> [What is expected]: What is the number of lines below that hold "Adhesive"? Answer with that number only.

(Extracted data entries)
-- Opening Marker --

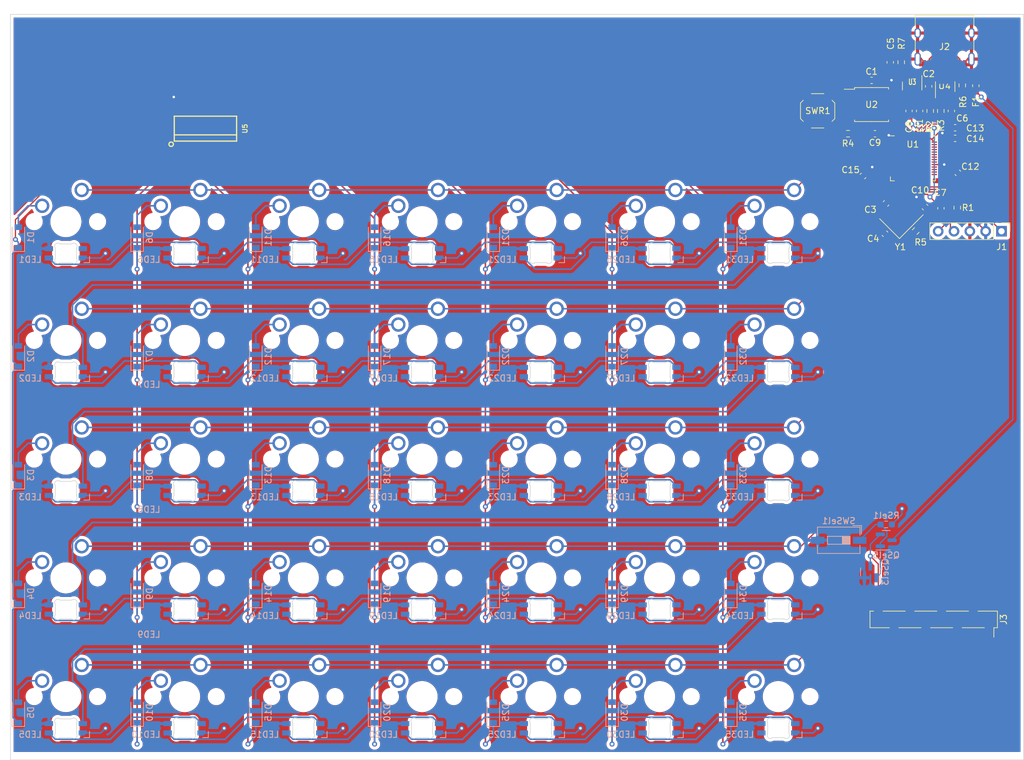
<source format=kicad_pcb>
(kicad_pcb (version 20211014) (generator pcbnew)

  (general
    (thickness 1.6)
  )

  (paper "A4")
  (layers
    (0 "F.Cu" signal)
    (31 "B.Cu" signal)
    (32 "B.Adhes" user "B.Adhesive")
    (33 "F.Adhes" user "F.Adhesive")
    (34 "B.Paste" user)
    (35 "F.Paste" user)
    (36 "B.SilkS" user "B.Silkscreen")
    (37 "F.SilkS" user "F.Silkscreen")
    (38 "B.Mask" user)
    (39 "F.Mask" user)
    (40 "Dwgs.User" user "User.Drawings")
    (41 "Cmts.User" user "User.Comments")
    (42 "Eco1.User" user "User.Eco1")
    (43 "Eco2.User" user "User.Eco2")
    (44 "Edge.Cuts" user)
    (45 "Margin" user)
    (46 "B.CrtYd" user "B.Courtyard")
    (47 "F.CrtYd" user "F.Courtyard")
    (48 "B.Fab" user)
    (49 "F.Fab" user)
    (50 "User.1" user)
    (51 "User.2" user)
    (52 "User.3" user)
    (53 "User.4" user)
    (54 "User.5" user)
    (55 "User.6" user)
    (56 "User.7" user)
    (57 "User.8" user)
    (58 "User.9" user)
  )

  (setup
    (stackup
      (layer "F.SilkS" (type "Top Silk Screen"))
      (layer "F.Paste" (type "Top Solder Paste"))
      (layer "F.Mask" (type "Top Solder Mask") (thickness 0.01))
      (layer "F.Cu" (type "copper") (thickness 0.035))
      (layer "dielectric 1" (type "core") (thickness 1.51) (material "FR4") (epsilon_r 4.5) (loss_tangent 0.02))
      (layer "B.Cu" (type "copper") (thickness 0.035))
      (layer "B.Mask" (type "Bottom Solder Mask") (thickness 0.01))
      (layer "B.Paste" (type "Bottom Solder Paste"))
      (layer "B.SilkS" (type "Bottom Silk Screen"))
      (copper_finish "None")
      (dielectric_constraints no)
    )
    (pad_to_mask_clearance 0)
    (pcbplotparams
      (layerselection 0x00010fc_ffffffff)
      (disableapertmacros false)
      (usegerberextensions false)
      (usegerberattributes true)
      (usegerberadvancedattributes true)
      (creategerberjobfile true)
      (svguseinch false)
      (svgprecision 6)
      (excludeedgelayer true)
      (plotframeref false)
      (viasonmask false)
      (mode 1)
      (useauxorigin false)
      (hpglpennumber 1)
      (hpglpenspeed 20)
      (hpglpendiameter 15.000000)
      (dxfpolygonmode true)
      (dxfimperialunits true)
      (dxfusepcbnewfont true)
      (psnegative false)
      (psa4output false)
      (plotreference true)
      (plotvalue true)
      (plotinvisibletext false)
      (sketchpadsonfab false)
      (subtractmaskfromsilk false)
      (outputformat 1)
      (mirror false)
      (drillshape 1)
      (scaleselection 1)
      (outputdirectory "")
    )
  )

  (net 0 "")
  (net 1 "COL0")
  (net 2 "Net-(D1-Pad2)")
  (net 3 "Net-(D2-Pad2)")
  (net 4 "Net-(D3-Pad2)")
  (net 5 "Net-(D4-Pad2)")
  (net 6 "Net-(D5-Pad2)")
  (net 7 "COL1")
  (net 8 "Net-(D6-Pad2)")
  (net 9 "Net-(D7-Pad2)")
  (net 10 "Net-(D8-Pad2)")
  (net 11 "Net-(D9-Pad2)")
  (net 12 "Net-(D10-Pad2)")
  (net 13 "COL2")
  (net 14 "Net-(D11-Pad2)")
  (net 15 "Net-(D12-Pad2)")
  (net 16 "Net-(D13-Pad2)")
  (net 17 "Net-(D14-Pad2)")
  (net 18 "Net-(D15-Pad2)")
  (net 19 "COL3")
  (net 20 "Net-(D16-Pad2)")
  (net 21 "Net-(D17-Pad2)")
  (net 22 "Net-(D18-Pad2)")
  (net 23 "Net-(D19-Pad2)")
  (net 24 "Net-(D20-Pad2)")
  (net 25 "COL4")
  (net 26 "Net-(D21-Pad2)")
  (net 27 "Net-(D22-Pad2)")
  (net 28 "Net-(D23-Pad2)")
  (net 29 "Net-(D24-Pad2)")
  (net 30 "Net-(D25-Pad2)")
  (net 31 "RESET")
  (net 32 "+3V3")
  (net 33 "D_P")
  (net 34 "D_N")
  (net 35 "GND")
  (net 36 "XTAL_IN")
  (net 37 "XTAL_OUT")
  (net 38 "+1V1")
  (net 39 "SWCLK")
  (net 40 "SWD")
  (net 41 "SD3")
  (net 42 "QSPI_CLK")
  (net 43 "SD0")
  (net 44 "SD2")
  (net 45 "SD1")
  (net 46 "CS")
  (net 47 "Net-(R2-Pad2)")
  (net 48 "Net-(R3-Pad2)")
  (net 49 "+5V")
  (net 50 "Net-(C4-Pad2)")
  (net 51 "VBUS")
  (net 52 "Net-(J2-PadA5)")
  (net 53 "D_USB_P")
  (net 54 "D_USB_N")
  (net 55 "unconnected-(J2-PadA8)")
  (net 56 "Net-(J2-PadB5)")
  (net 57 "unconnected-(J2-PadB8)")
  (net 58 "Net-(R4-Pad1)")
  (net 59 "COL5")
  (net 60 "Net-(D26-Pad2)")
  (net 61 "Net-(D27-Pad2)")
  (net 62 "Net-(D28-Pad2)")
  (net 63 "Net-(D29-Pad2)")
  (net 64 "Net-(D30-Pad2)")
  (net 65 "COL6")
  (net 66 "Net-(D31-Pad2)")
  (net 67 "Net-(D32-Pad2)")
  (net 68 "Net-(D33-Pad2)")
  (net 69 "Net-(D34-Pad2)")
  (net 70 "Net-(D35-Pad2)")
  (net 71 "Net-(LED1-Pad2)")
  (net 72 "WS2812")
  (net 73 "Net-(LED2-Pad2)")
  (net 74 "Net-(LED2-Pad3)")
  (net 75 "Net-(LED3-Pad2)")
  (net 76 "Net-(LED3-Pad3)")
  (net 77 "Net-(LED4-Pad2)")
  (net 78 "Net-(LED33-Pad2)")
  (net 79 "Net-(LED10-Pad3)")
  (net 80 "Net-(LED34-Pad2)")
  (net 81 "Net-(LED11-Pad3)")
  (net 82 "Net-(LED12-Pad3)")
  (net 83 "Net-(LED13-Pad3)")
  (net 84 "Net-(LED14-Pad3)")
  (net 85 "Net-(LED10-Pad2)")
  (net 86 "Net-(LED11-Pad2)")
  (net 87 "Net-(LED12-Pad2)")
  (net 88 "Net-(LED13-Pad2)")
  (net 89 "Net-(LED14-Pad2)")
  (net 90 "Net-(LED15-Pad2)")
  (net 91 "Net-(LED16-Pad2)")
  (net 92 "Net-(LED17-Pad2)")
  (net 93 "Net-(LED18-Pad2)")
  (net 94 "Net-(LED19-Pad2)")
  (net 95 "Net-(LED20-Pad2)")
  (net 96 "Net-(LED21-Pad2)")
  (net 97 "Net-(LED22-Pad2)")
  (net 98 "Net-(LED23-Pad2)")
  (net 99 "Net-(LED24-Pad2)")
  (net 100 "Net-(LED25-Pad2)")
  (net 101 "Net-(LED26-Pad2)")
  (net 102 "Net-(LED27-Pad2)")
  (net 103 "Net-(LED28-Pad2)")
  (net 104 "Net-(LED29-Pad2)")
  (net 105 "Net-(LED30-Pad2)")
  (net 106 "unconnected-(LED35-Pad2)")
  (net 107 "ROW0")
  (net 108 "ROW1")
  (net 109 "ROW2")
  (net 110 "ROW3")
  (net 111 "ROW4")
  (net 112 "unconnected-(J3-Pad2)")
  (net 113 "unconnected-(J3-Pad3)")
  (net 114 "unconnected-(J3-Pad4)")
  (net 115 "unconnected-(J3-Pad5)")
  (net 116 "Net-(J3-Pad8)")
  (net 117 "Net-(QSel3-Pad1)")
  (net 118 "LATCH")
  (net 119 "SHIFT")
  (net 120 "GP8")
  (net 121 "GP9")
  (net 122 "GP10")
  (net 123 "GP11")
  (net 124 "GP12")
  (net 125 "GP13")
  (net 126 "GP14")
  (net 127 "GP15")
  (net 128 "GP16")
  (net 129 "GP17")
  (net 130 "GP18")
  (net 131 "GP19")
  (net 132 "GP20")
  (net 133 "GP21")
  (net 134 "GP22")
  (net 135 "GP23")
  (net 136 "GP24")
  (net 137 "GP25")
  (net 138 "ADC0")
  (net 139 "ADC1")
  (net 140 "ADC2")
  (net 141 "ADC3")
  (net 142 "COLS")
  (net 143 "unconnected-(U5-Pad14)")
  (net 144 "unconnected-(U5-Pad15)")

  (footprint "Fuse:Fuse_0603_1608Metric_Pad1.05x0.95mm_HandSolder" (layer "F.Cu") (at 194.72 46.46 -90))

  (footprint "marbastlib-mx:SW_MX_1u" (layer "F.Cu") (at 86.83 125.41))

  (footprint "marbastlib-mx:SW_MX_1u" (layer "F.Cu") (at 124.93 87.31))

  (footprint "marbastlib-mx:SW_MX_1u" (layer "F.Cu") (at 86.83 87.31))

  (footprint "marbastlib-mx:SW_MX_1u" (layer "F.Cu") (at 124.93 106.36))

  (footprint "marbastlib-mx:SW_MX_1u" (layer "F.Cu") (at 143.98 144.46))

  (footprint "Capacitor_SMD:C_0603_1608Metric_Pad1.08x0.95mm_HandSolder" (layer "F.Cu") (at 190.8 50.5 90))

  (footprint "marbastlib-mx:SW_MX_1u" (layer "F.Cu") (at 67.78 125.41))

  (footprint "marbastlib-mx:SW_MX_1u" (layer "F.Cu") (at 143.98 87.31))

  (footprint "Capacitor_SMD:C_0603_1608Metric_Pad1.08x0.95mm_HandSolder" (layer "F.Cu") (at 178 45.6))

  (footprint "Package_DFN_QFN:QFN-56-1EP_7x7mm_P0.4mm_EP3.2x3.2mm" (layer "F.Cu") (at 184.62 58.1))

  (footprint "marbastlib-mx:SW_MX_1u" (layer "F.Cu") (at 48.73 68.26))

  (footprint "marbastlib-mx:SW_MX_1u" (layer "F.Cu") (at 86.83 106.36))

  (footprint "marbastlib-mx:SW_MX_1u" (layer "F.Cu") (at 143.98 68.26))

  (footprint "Capacitor_SMD:C_0603_1608Metric_Pad1.08x0.95mm_HandSolder" (layer "F.Cu") (at 186.56988 65.92 -45))

  (footprint "Resistor_SMD:R_0603_1608Metric_Pad0.98x0.95mm_HandSolder" (layer "F.Cu") (at 182.75 42.6875 90))

  (footprint "soic:SOIC16" (layer "F.Cu") (at 71.12 53.34 90))

  (footprint "marbastlib-mx:SW_MX_1u" (layer "F.Cu") (at 163.03 144.46))

  (footprint "marbastlib-mx:SW_MX_1u" (layer "F.Cu") (at 48.73 87.31))

  (footprint "marbastlib-mx:SW_MX_1u" (layer "F.Cu") (at 124.93 125.41))

  (footprint "Resistor_SMD:R_0603_1608Metric_Pad0.98x0.95mm_HandSolder" (layer "F.Cu") (at 187.4 50.5 -90))

  (footprint "Package_TO_SOT_SMD:SOT-23-6" (layer "F.Cu") (at 189.8 46.6 90))

  (footprint "marbastlib-mx:SW_MX_1u" (layer "F.Cu") (at 124.93 68.26))

  (footprint "Capacitor_SMD:C_0603_1608Metric_Pad1.08x0.95mm_HandSolder" (layer "F.Cu") (at 178.54 54.16 180))

  (footprint "Capacitor_SMD:C_0603_1608Metric_Pad1.08x0.95mm_HandSolder" (layer "F.Cu") (at 180.316154 65.333654 45))

  (footprint "marbastlib-mx:SW_MX_1u" (layer "F.Cu") (at 105.88 87.31))

  (footprint "Connector_USB:USB_C_Receptacle_HRO_TYPE-C-31-M-12" (layer "F.Cu") (at 189.7 39.05 180))

  (footprint "marbastlib-mx:SW_MX_1u" (layer "F.Cu") (at 143.98 125.41))

  (footprint "Resistor_SMD:R_0603_1608Metric_Pad0.98x0.95mm_HandSolder" (layer "F.Cu") (at 191.74 66.02 -90))

  (footprint "marbastlib-mx:SW_MX_1u" (layer "F.Cu") (at 48.73 106.36))

  (footprint "Capacitor_SMD:C_0603_1608Metric_Pad1.08x0.95mm_HandSolder" (layer "F.Cu") (at 180.14 70.2 -45))

  (footprint "marbastlib-mx:SW_MX_1u" (layer "F.Cu") (at 163.03 106.36))

  (footprint "Connector_PinHeader_2.54mm:PinHeader_1x05_P2.54mm_Vertical" (layer "F.Cu") (at 198.84 69.8 -90))

  (footprint "marbastlib-mx:SW_MX_1u" (layer "F.Cu") (at 48.73 144.46))

  (footprint "Capacitor_SMD:C_0603_1608Metric_Pad1.08x0.95mm_HandSolder" (layer "F.Cu") (at 184 50.5 90))

  (footprint "Capacitor_SMD:C_0603_1608Metric_Pad1.08x0.95mm_HandSolder" (layer "F.Cu") (at 185.7 50.5 90))

  (footprint "Package_TO_SOT_SMD:SOT-23" (layer "F.Cu") (at 184.5 46.5 -90))

  (footprint "Capacitor_SMD:C_0603_1608Metric_Pad1.08x0.95mm_HandSolder" (layer "F.Cu") (at 191.83012 60.43012 -45))

  (footprint "marbastlib-mx:SW_MX_1u" (layer "F.Cu") (at 48.73 125.41))

  (footprint "Capacitor_SMD:C_0603_1608Metric_Pad1.08x0.95mm_HandSolder" (layer "F.Cu") (at 189.12 66.12 -90))

  (footprint "Capacitor_SMD:C_0603_1608Metric_Pad1.08x0.95mm_HandSolder" (layer "F.Cu") (at 180.9875 42.7 90))

  (footprint "marbastlib-mx:SW_MX_1u" (layer "F.Cu") (at 163.03 87.31))

  (footprint "Resistor_SMD:R_0603_1608Metric_Pad0.98x0.95mm_HandSolder" (layer "F.Cu") (at 189.1 50.5 -90))

  (footprint "marbastlib-mx:SW_MX_1u" (layer "F.Cu") (at 163.03 125.41))

  (footprint "Resistor_SMD:R_0603_1608Metric_Pad0.98x0.95mm_HandSolder" (layer "F.Cu") (at 185.08 69.7725 45))

  (footprint "marbastlib-mx:SW_MX_1u" (layer "F.Cu") (at 67.78 106.36))

  (footprint "marbastlib-mx:SW_MX_1u" (layer "F.Cu") (at 163.03 68.26))

  (footprint "marbastlib-mx:SW_MX_1u" (layer "F.Cu") (at 67.78 87.31))

  (footprint "Package_SO:SOIC-8_5.23x5.23mm_P1.27mm" (layer "F.Cu") (at 178 49.48))

  (footprint "Capacitor_SMD:C_0603_1608Metric_Pad1.08x0.95mm_HandSolder" (layer "F.Cu")
    (tedit 5F68FEEF) (tstamp c1cdc059-b85e-4cd0-80dc-1be74025e72b)
    (at 176.62 60.94 -135)
    (descr "Capacitor SMD 0603 (1608 Metric), square (rectangular) end terminal, IPC_7351 nominal with elongated pad for handsoldering. (Body size source: IPC-SM-782 page 76, https://www.pcb-3d.com/wordpress/wp-content/uploads/ipc-sm-782a_amendment_1_and_2.pdf), generated with kicad-footprint-generator")
    (tags "capacitor handsolder")
    (property "Sheetfile" "kicad.kicad_sch")
    (property "Sheetname" "")
    (path "/e2f6dd06-a4a0-445f-b054-a6dd96805026")
    (attr smd)
    (fp_text reference "C15" (at 0.707107 2.105533) (la
... [2851772 chars truncated]
</source>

-- Closing Marker --

> [Task result]: 2